[Page images and the text extracted from them]

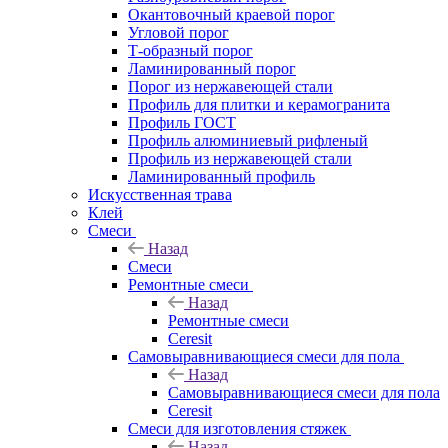
Окантовочный краевой порог
Угловой порог
Т-образный порог
Ламинированный порог
Порог из нержавеющей стали
Профиль для плитки и керамогранита
Профиль ГОСТ
Профиль алюминиевый рифленый
Профиль из нержавеющей стали
Ламинированный профиль
Искусственная трава
Клей
Смеси
Назад
Смеси
Ремонтные смеси
Назад
Ремонтные смеси
Ceresit
Самовыравнивающиеся смеси для пола
Назад
Самовыравнивающиеся смеси для пола
Ceresit
Смеси для изготовления стяжек
Назад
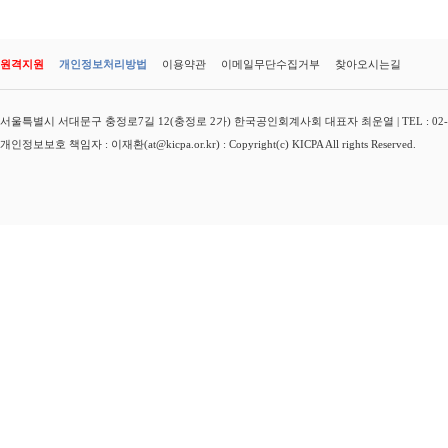
원격지원
개인정보처리방법
이용약관
이메일무단수집거부
찾아오시는길
서울특별시 서대문구 충정로7길 12(충정로 2가) 한국공인회계사회 대표자 최운열 | TEL : 02-3149-
개인정보보호 책임자 : 이재환(at@kicpa.or.kr) : Copyright(c) KICPA All rights Reserved.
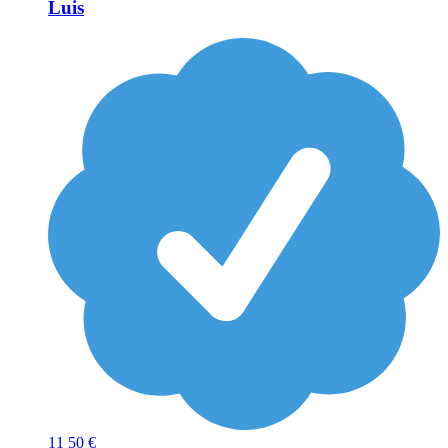
Luis
11
50 €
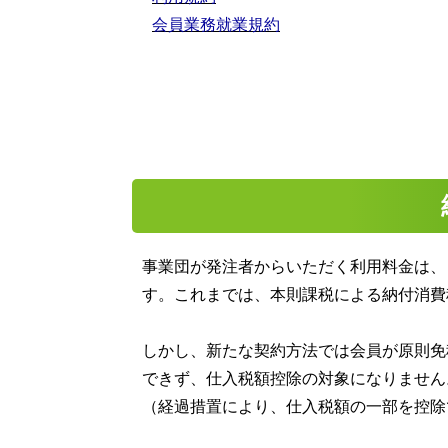
会員業務就業規約
事業団が発注者からいただく利用料金は、
す。これまでは、本則課税による納付消費
しかし、新たな契約方法では会員が原則免
できず、仕入税額控除の対象になりません
（経過措置により、仕入税額の一部を控除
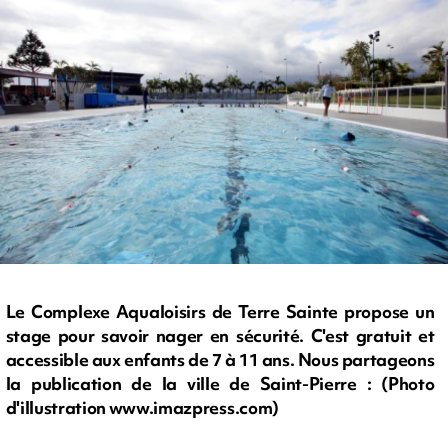
Le Complexe Aqualoisirs de Terre Sainte propose un
stage pour savoir nager en sécurité. C'est gratuit et
accessible aux enfants de 7 à 11 ans. Nous partageons
la publication de la ville de Saint-Pierre : (Photo
d'illustration www.imazpress.com)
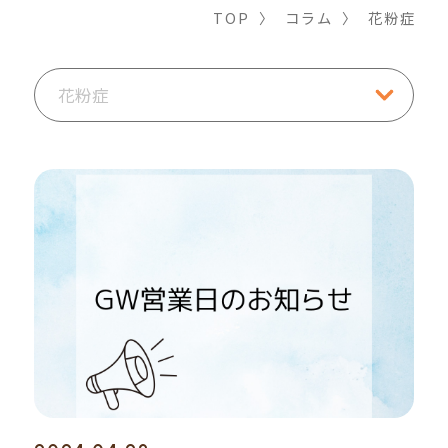
TOP
〉
コラム
〉
花粉症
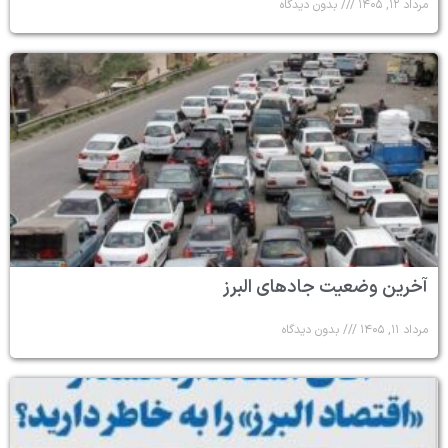
مرداد ۱۲, ۱۴۰۵
بدون دیدگاه
آخرین وضعیت جادهای البرز
مرداد ۱۱, ۱۴۰۵
بدون دیدگاه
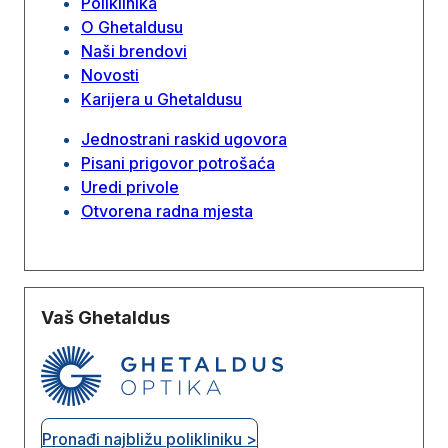
Poliklinika
O Ghetaldusu
Naši brendovi
Novosti
Karijera u Ghetaldusu
Jednostrani raskid ugovora
Pisani prigovor potrošaća
Uredi privole
Otvorena radna mjesta
Vaš Ghetaldus
Pronađi najbližu polikliniku >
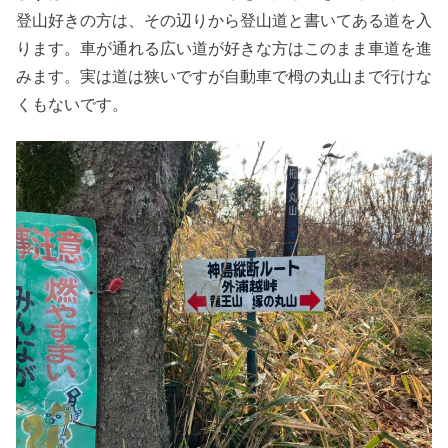
登山好きの方は、その辺りから登山道と書いてある道を入
ります。車が通れる広い道が好きな方はこのまま車道を進
みます。実は道は狭いですが自動車で栂の丸山まで行けな
くもないです。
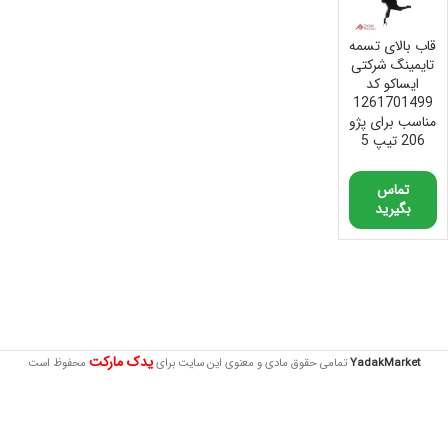
قاب بالای تسمه
تایمینگ شرکتی
ایساکو کد
1261701499
مناسب برای پژو
206 تیپ 5
تماس
بگیرید
یدک مارکت
YadakMarket
تمامی حقوق مادی و معنوی این سایت برای
محفوظ است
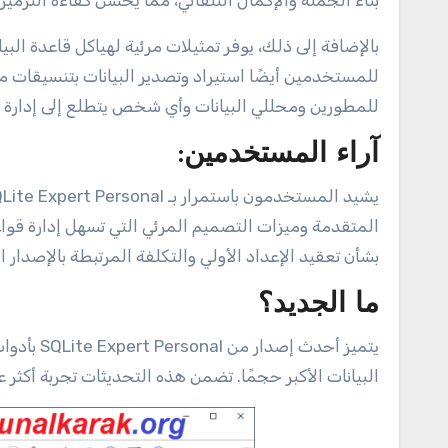
بناء الجملة والإكمال التلقائي، مما يحسن كفاءة الترميز 
بالإضافة إلى ذلك، يوفر تمثيلات مرئية لهياكل قاعدة الب
للمستخدمين أيضًا استيراد وتصدير البيانات بتنسيقات م
للمطورين ومحللي البيانات وأي شخص يتطلع إلى إدارة قواعد بيانات te
آراء المستخدمين:
المتقدمة وميزات التصميم المرئي التي تسهل إدارة قو
بشأن تعقيد الإعداد الأولي والتكلفة المرتبطة بالإصدار ال
ما الجديد؟
يتميز أحد
البيانات الأكبر حجمًا. تضمن هذه التحديثات تجربة أكثر 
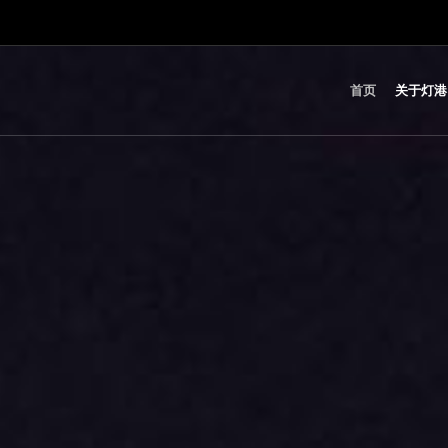
首页
关于灯港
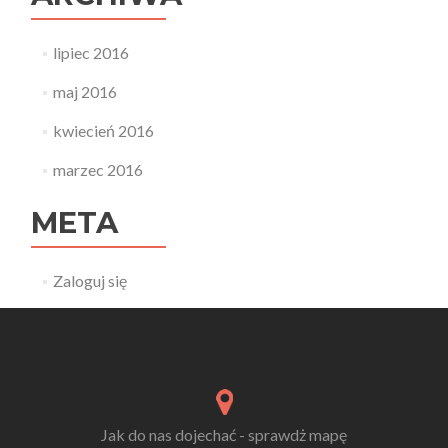
lipiec 2016
maj 2016
kwiecień 2016
marzec 2016
META
Zaloguj się
Jak do nas dojechać - sprawdż mapę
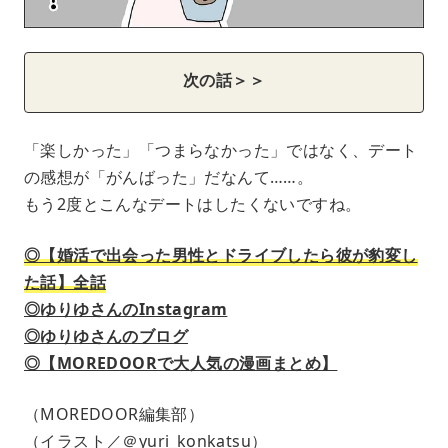
次の話＞＞
「楽しかった」「つまらなかった」ではなく、デート
の感想が「がんばった」だなんて……。
もう2度とこんなデートはしたくないですね。
◎【婚活で出会った男性とドライブしたら彼が豹変し
た話】全話
◎ゆりゆさんのInstagram
◎ゆりゆさんのブログ
◎【MOREDOORで大人気の漫画まとめ】
（MOREDOOR編集部）
（イラスト／＠yuri_konkatsu）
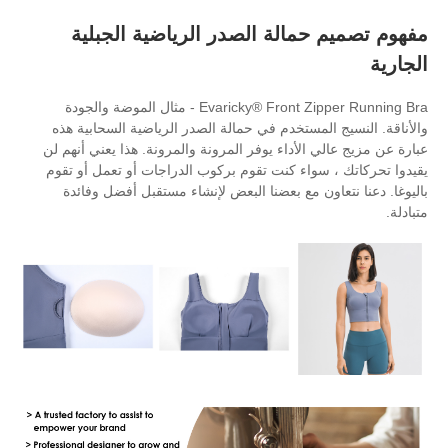
مالة الصدر الرياضية الجبلية
Evaricky® Front Zipper Running Bra - مثال الموضة والجودة
مستخدم في حمالة الصدر الرياضية السحابية هذه
لأداء يوفر المرونة والمرونة. هذا يعني أنهم لن
اء كنت تقوم بركوب الدراجات أو تعمل أو تقوم
 مع بعضنا البعض لإنشاء مستقبل أفضل وفائدة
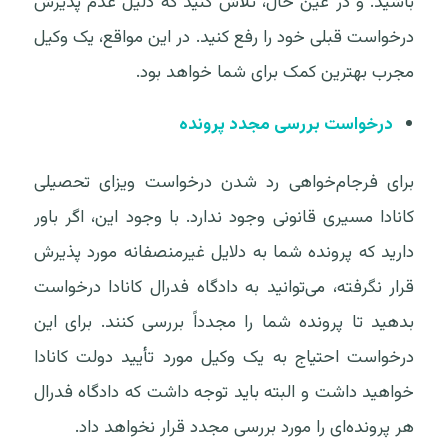
باشید. و در عین حال، تلاش کنید که دلیل عدم پذیرش
درخواست قبلی خود را رفع کنید. در این مواقع، یک وکیل
مجرب بهترین کمک برای شما خواهد بود.
درخواست بررسی مجدد پرونده
برای فرجام‌خواهی رد شدن درخواست ویزای تحصیلی
کانادا مسیری قانونی وجود ندارد. با وجود این، اگر باور
دارید که پرونده شما به دلایل غیرمنصفانه مورد پذیرش
قرار نگرفته، می‌توانید به دادگاه فدرال کانادا درخواست
بدهید تا پرونده شما را مجدداً بررسی کنند. برای این
درخواست احتیاج به یک وکیل مورد تأیید دولت کانادا
خواهید داشت و البته باید توجه داشت که دادگاه فدرال
هر پرونده‌ای را مورد بررسی مجدد قرار نخواهد داد.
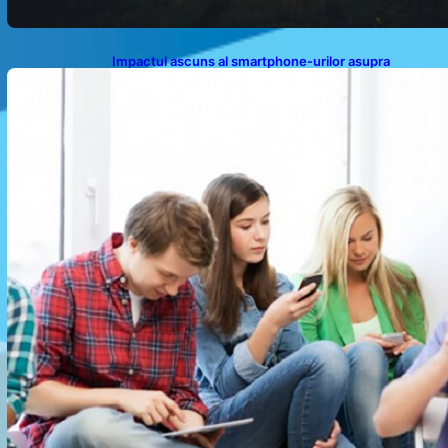
Impactul ascuns al smartphone-urilor asupra
sănătății: Cum scrollingul zilnic ne afectează corpul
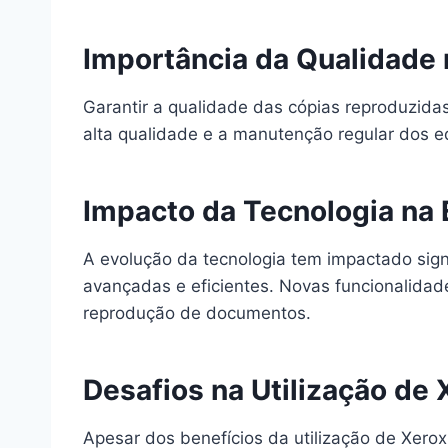
Importância da Qualidade
Garantir a qualidade das cópias reproduzid
alta qualidade e a manutenção regular dos eq
Impacto da Tecnologia na 
A evolução da tecnologia tem impactado sig
avançadas e eficientes. Novas funcionalidad
reprodução de documentos.
Desafios na Utilização d
Apesar dos benefícios da utilização de Xero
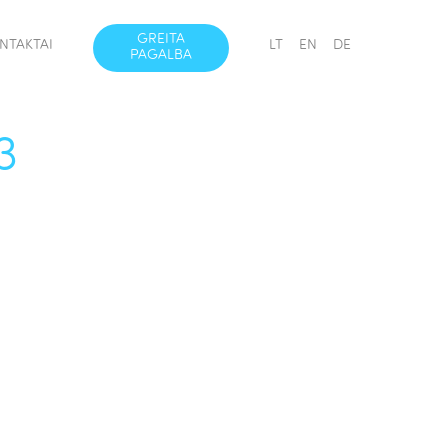
GREITA
NTAKTAI
LT
EN
DE
PAGALBA
3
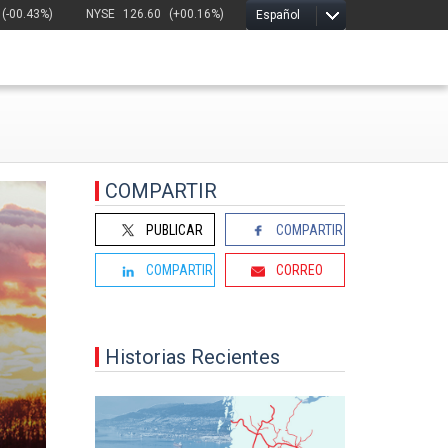
(-00.43%)
NYSE
126.60
(+00.16%)
Español
COMPARTIR
PUBLICAR
COMPARTIR
COMPARTIR
CORREO
Historias Recientes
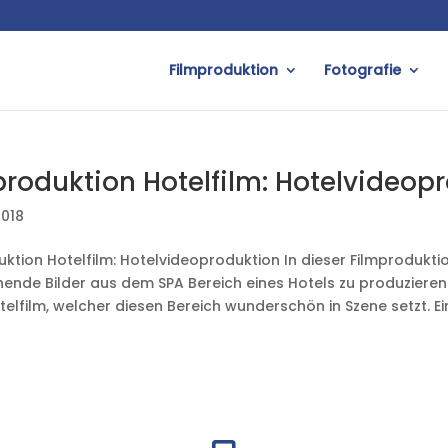
Filmproduktion
Fotografie
produktion Hotelfilm: Hotelvideop
2018
uktion Hotelfilm: Hotelvideoproduktion In dieser Filmprodukt
ende Bilder aus dem SPA Bereich eines Hotels zu produzier
otelfilm, welcher diesen Bereich wunderschön in Szene setzt. Ein H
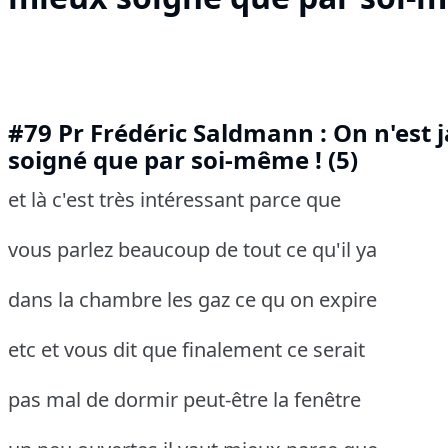
#79 Pr Frédéric Saldmann : On n'est
soigné que par soi-même ! (5)
et là c'est très intéressant parce que
vous parlez beaucoup de tout ce qu'il ya
dans la chambre les gaz ce qu on expire
etc et vous dit que finalement ce serait
pas mal de dormir peut-être la fenêtre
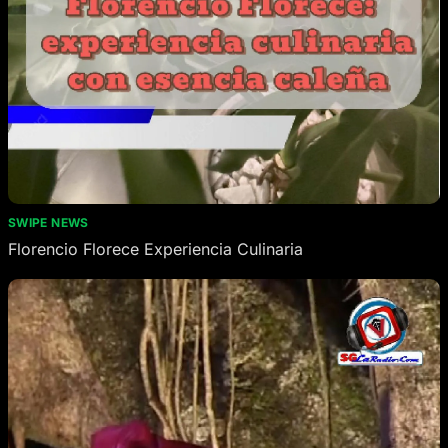
SWIPE NEWS
Florencio Florece Experiencia Culinaria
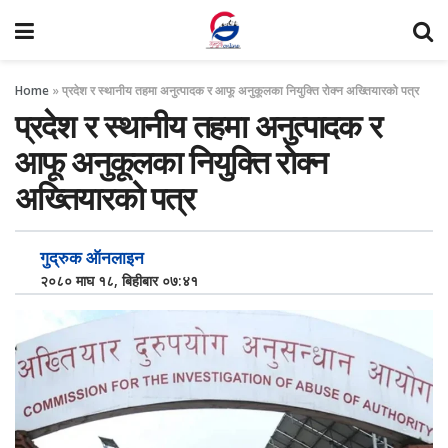
Home
»
प्रदेश र स्थानीय तहमा अनुत्पादक र आफू अनुकूलका नियुक्ति रोक्न अख्तियारको पत्र
प्रदेश र स्थानीय तहमा अनुत्पादक र
आफू अनुकूलका नियुक्ति रोक्न
अख्तियारको पत्र
गुद्रुक ऑनलाइन
२०८० माघ १८, बिहीबार ०७:४१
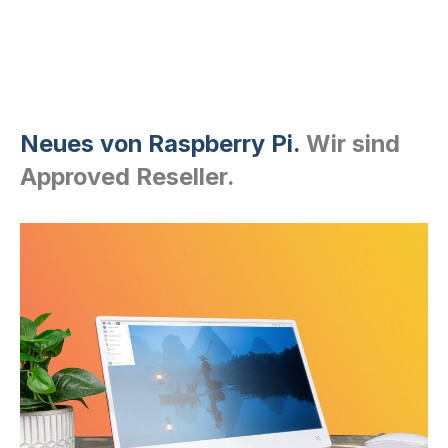
Neues von Raspberry Pi.
Wir sind
Approved Reseller.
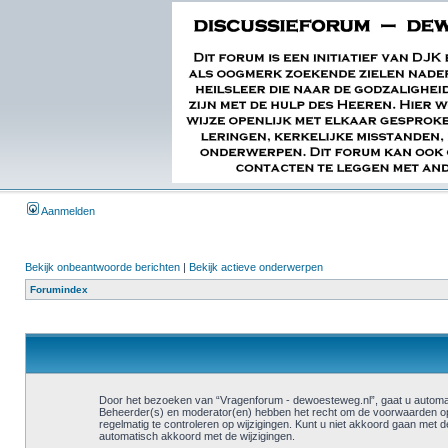
Aanmelden
Bekijk onbeantwoorde berichten
|
Bekijk actieve onderwerpen
Forumindex
Door het bezoeken van “Vragenforum - dewoesteweg.nl”, gaat u automat
Beheerder(s) en moderator(en) hebben het recht om de voorwaarden op 
regelmatig te controleren op wijzigingen. Kunt u niet akkoord gaan met
automatisch akkoord met de wijzigingen.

> **Work request**:
Print every line from the one containing "登山好きの方は、その辺りから登山道と書いてある道を入" down to the one containing "Jak do nas dojechać - sprawdż mapę", both included, without reproducing any of the pictures.

> **Result of the task**:
登山好きの方は、その辺りから登山道と書いてある道を入
ります。車が通れる広い道が好きな方はこのまま車道を進
みます。実は道は狭いですが自動車で栂の丸山まで行けな
くもないです。
قاب بالای تسمه
تایمینگ شرکتی
ایساکو کد
1261701499
مناسب برای پژو
206 تیپ 5
تماس
بگیرید
یدک مارکت
YadakMarket
تمامی حقوق مادی و معنوی این سایت برای
محفوظ است
بناء الجملة والإكمال التلقائي، مما يحسن كفاءة الترميز 
بالإضافة إلى ذلك، يوفر تمثيلات مرئية لهياكل قاعدة الب
للمستخدمين أيضًا استيراد وتصدير البيانات بتنسيقات م
للمطورين ومحللي البيانات وأي شخص يتطلع إلى إدارة قواعد بيانات te
آراء المستخدمين:
المتقدمة وميزات التصميم المرئي التي تسهل إدارة قو
بشأن تعقيد الإعداد الأولي والتكلفة المرتبطة بالإصدار ال
ما الجديد؟
يتميز أحد
البيانات الأكبر حجمًا. تضمن هذه التحديثات تجربة أكثر 
首页
关于灯港
lipiec 2016
maj 2016
kwiecień 2016
marzec 2016
META
Zaloguj się
Jak do nas dojechać - sprawdż mapę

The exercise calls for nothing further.